== Data under study

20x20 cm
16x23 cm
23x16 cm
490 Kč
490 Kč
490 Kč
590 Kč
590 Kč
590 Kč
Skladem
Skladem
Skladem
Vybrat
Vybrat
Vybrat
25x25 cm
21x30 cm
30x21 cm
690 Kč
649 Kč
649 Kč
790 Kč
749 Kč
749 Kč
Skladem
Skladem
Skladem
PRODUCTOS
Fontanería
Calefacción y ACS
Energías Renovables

====

> _Problem_: Every entry above must be reproduced word for word.

> _Task response_:
20x20 cm
16x23 cm
23x16 cm
490 Kč
490 Kč
490 Kč
590 Kč
590 Kč
590 Kč
Skladem
Skladem
Skladem
Vybrat
Vybrat
Vybrat
25x25 cm
21x30 cm
30x21 cm
690 Kč
649 Kč
649 Kč
790 Kč
749 Kč
749 Kč
Skladem
Skladem
Skladem
PRODUCTOS
Fontanería
Calefacción y ACS
Energías Renovables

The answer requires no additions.